Is it not refreshing to pass from the discussion into which you venture with Calvin, who fortunately is not alive to answer for himself, on the causes of grace (p. 118); or, again, your thesis on the causes of salvation (p. 153), wherein you do not mention, what the Schoolmen tell us, that most things have five kinds of causes; and to range at large in the simplicity of the Scriptures, which teach us that the cause of salvation is not only Jesus, His life, His love, His work, His blood; but also faith (Eph. ii. 8), hope (Rom. viii. 24), grace (Eph. ii. 5), the bath of regeneration (Tit. iii. 5), the engrafted Word (James i. 21), the gospel minister (Rom. xi. 14), and student (1 Tim. 16); and then, the hearer (Phil. ii. 12), his prayers (Phil. i. 19), and penitence (2 Cor. vii. 10); cause heaped upon cause with creative profusion, until we begin to see that your proposal of priestly mediation, in the Eucharistic way, as another cause of salvation, however kindly meant, is like the offer of a church candle in broad day.

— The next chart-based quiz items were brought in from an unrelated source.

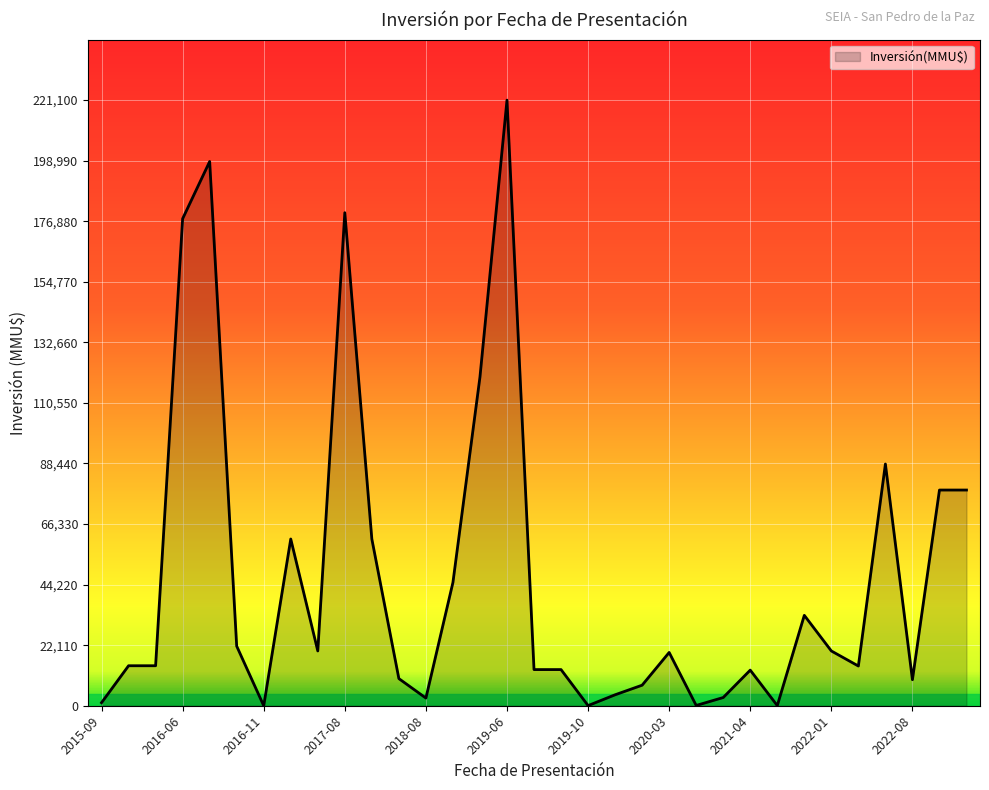

What is the greatest value displayed?

221100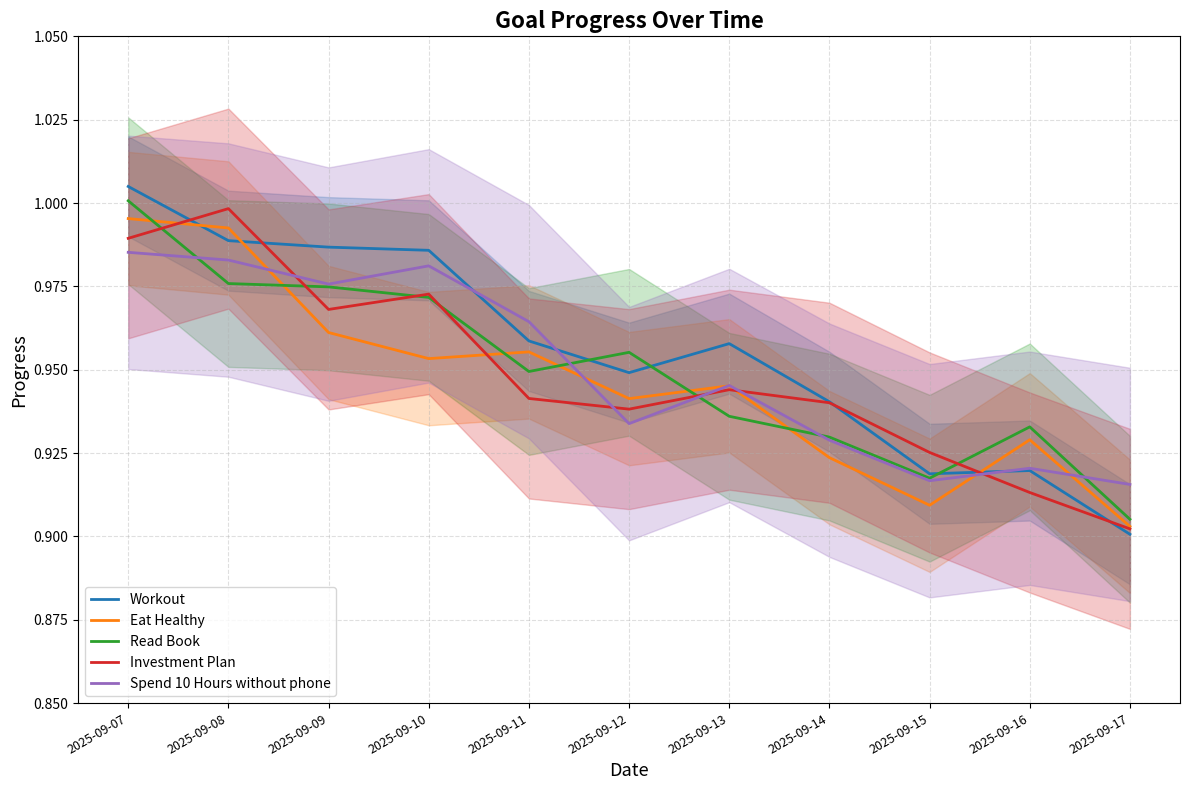

Reading left to right, list all the values displayed in this chart.

Workout: 1.0	1.0	1.0	1.0	1.0	0.9	1.0	0.9	0.9	0.9	0.9
Eat Healthy: 1.0	1.0	1.0	1.0	1.0	0.9	0.9	0.9	0.9	0.9	0.9
Read Book: 1.0	1.0	1.0	1.0	0.9	1.0	0.9	0.9	0.9	0.9	0.9
Investment Plan: 1.0	1.0	1.0	1.0	0.9	0.9	0.9	0.9	0.9	0.9	0.9
Spend 10 Hours without phone: 1.0	1.0	1.0	1.0	1.0	0.9	0.9	0.9	0.9	0.9	0.9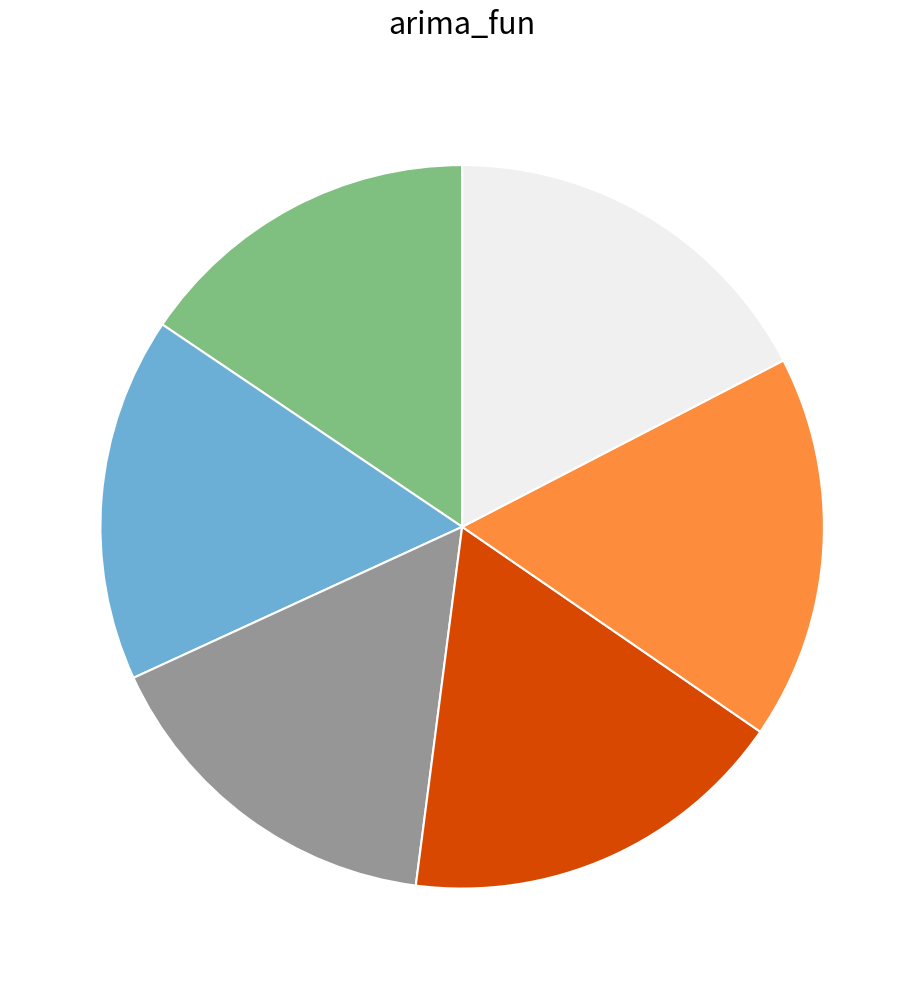

Is there any slice that represents more than half of the pie?

No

To conclude. I have found fault with your Sacrifice, Altar, and Priest; but I think I can answer for it that you will find no fault with mine. The Christian Sacrifice was a sin-offering, once made eighteen centuries ago, without the gate of Jerusalem. It has often since been remembered, but never repeated. The Altar was of earth, the vast sin-burdened wreck of this fallen world, so well beloved of God, which drank up the blood. The Priest is Jesus; but He has made no sacrifice since, nor used an earthly altar.
So much for the doctrine. I will make you a free gift of all the poetry which attaches to the words Sacrifice, and Altar, and Priest, in the varied play of religious imagination and allegorical induction. But we cannot build anything so serious as the way of our acceptance with God, or the character of our ministry in the Church, upon such frail foundations as these. And if we will but avoid the inconvenient confusion of sacrificial and Eucharistic terms, and adhere to the accurate phraseology of Scripture, as in a great measure our Liturgy does, we shall clear our thoughts, and expedite our conclusions, upon the important points to which you have ably directed attention.
“For the priest’s lips should keep knowledge, and they should seek the law at his mouth; for he is the messenger of the Lord of hosts.”—Malachi II. 7.